Pada saat bersamaan, 97% organisasi global menganggap OT sebagai faktor yang cukup atau sangat penting dalam risiko keamanan mereka secara keseluruhan. Temuan laporan mengindikasikan kurangnya visibilitas tersentralisasi berkontribusi kepada risiko keamanan OT dan melemahnya status keamanan organisasi.
2. Gangguan pada sistem keamanan OT berdampak signifikan kepada produktivitas dan pendapatan bersih organisasi.
Laporan Fortinet mendapati 93% (Indonesia: 90%) perusahaan OT mengalami paling sedikit sekali gangguan selama 12 bulan terakhir. 3 jenis intrusi teratas yang dialami organisasi Indonesia adalah phishing email, malware, dan ransomware.
Sebagai akibat gangguan tersebut, hampir 50% (Indonesia: 90%) organisasi mengalami kemacetan operasional yang memengaruhi produktivitas, dengan 90% dari gangguan tersebut memerlukan upaya pemulihan yang memakan waktu berjam-jam atau lebih lama, sementara 83% organisasi OT di Indonesia membutuhkan waktu hingga beberapa jam untuk kembali ke layanan dan sisanya dari 12% dapat memakan waktu berhari-hari, berminggu-minggu hingga berbulan-bulan.
Selain itu, sepertiga responden mengalami kerugian dari segi pendapatan, hilangnya data, kepatuhan, dan nilai merek sebagai dampak gangguan keamanan.
3. Kepemilikan sistem keamanan OT yang tidak konsisten dalam organisasi.
Menurut laporan Fortinet, pengelolaan keamanan berada dalam lingkup peranan direktur atau manajer, seperti Direktur Operasional Pabrik hingga Manajer Operasional Manufaktur. Hanya 15% (Indonesia: 10%) responden survei menyebut Manajer Keamanan Informasi (Chief Information Security Officer/CISO) sebagai pemegang tanggung jawab keamanan OT di organisasi mereka.
4. Keamanan OT telah meningkat secara bertahap, tetapi masih terdapat celah keamanan pada banyak organisasi.
Saat ditanyakan mengenai tingkat kematangan status keamanan OT, hanya 21% organisasi yang sudah mencapai level 4, meliputi kemampuan memanfaatkan orkestrasi dan pengelolaan. Perlu dicatat, sebagian besar responden Amerika Latin dan APAC telah mencapai level 4 dibandingkan dengan wilayah lain.

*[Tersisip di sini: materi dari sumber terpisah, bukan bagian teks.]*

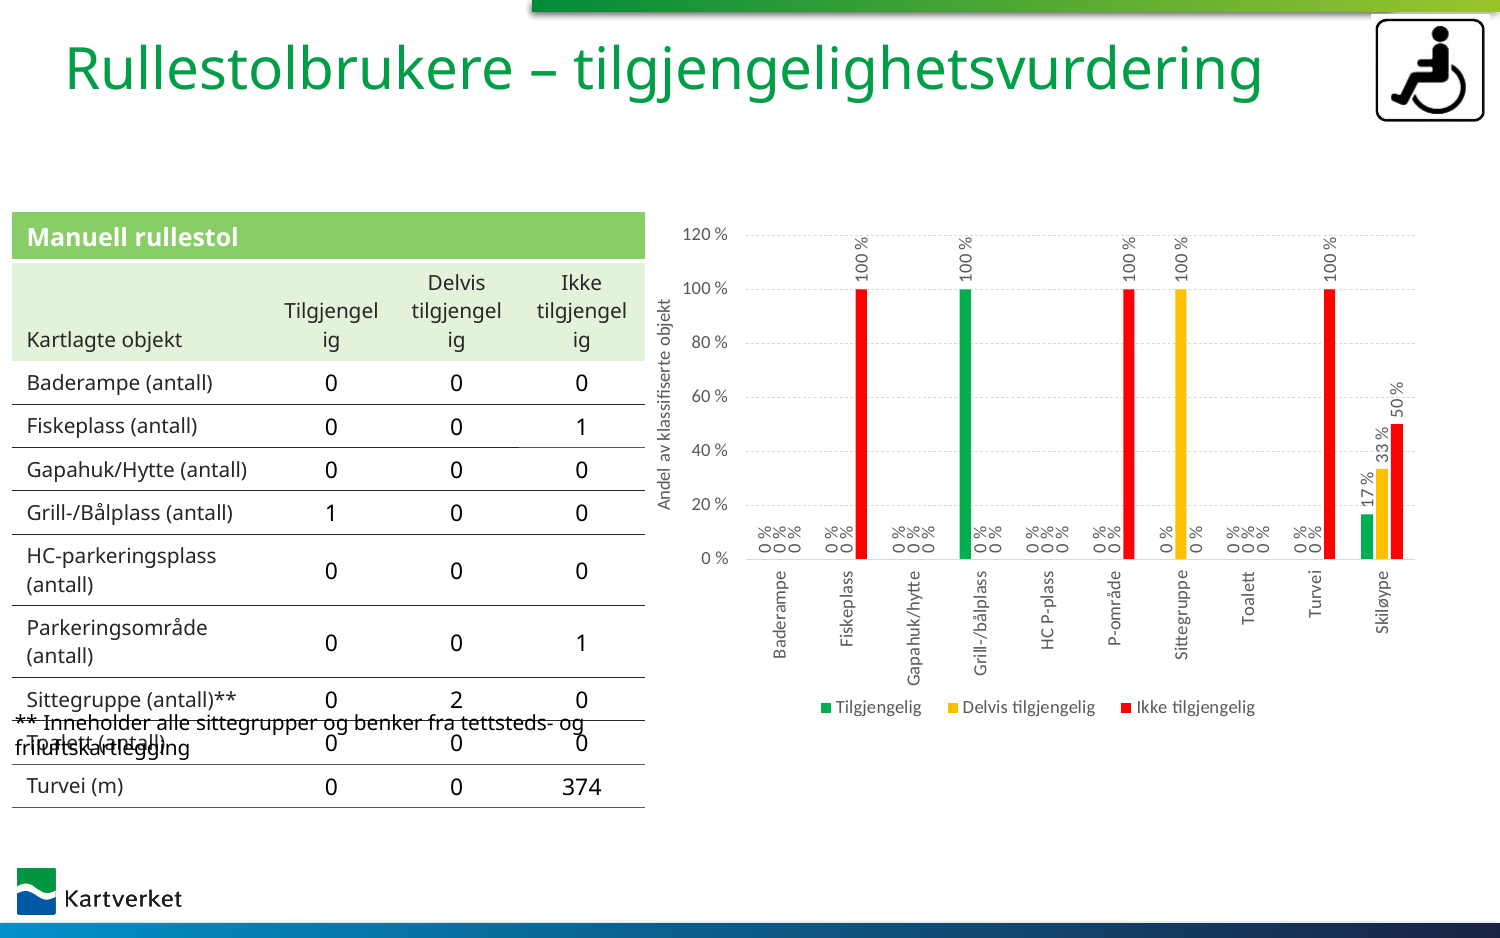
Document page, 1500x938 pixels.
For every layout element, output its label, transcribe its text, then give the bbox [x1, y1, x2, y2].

Laporan tersebut menemukan bahwa sebagian besar organisasi menggunakan antara dua dan delapan vendor yang berbeda untuk perangkat industri mereka dan memiliki antara 100 dan 10.000 perangkat yang beroperasi, menambah kompleksitas. Untuk Indonesia, laporan tersebut menemukan bahwa 12% organisasi OT Indonesia memiliki antara 1.000 – 10.000 perangkat OT berkemampuan IP yang beroperasi. Organisasi lokal menghadapi tantangan dengan menggunakan beberapa alat keamanan OT, yang selanjutnya menciptakan kesenjangan dalam postur keamanan mereka.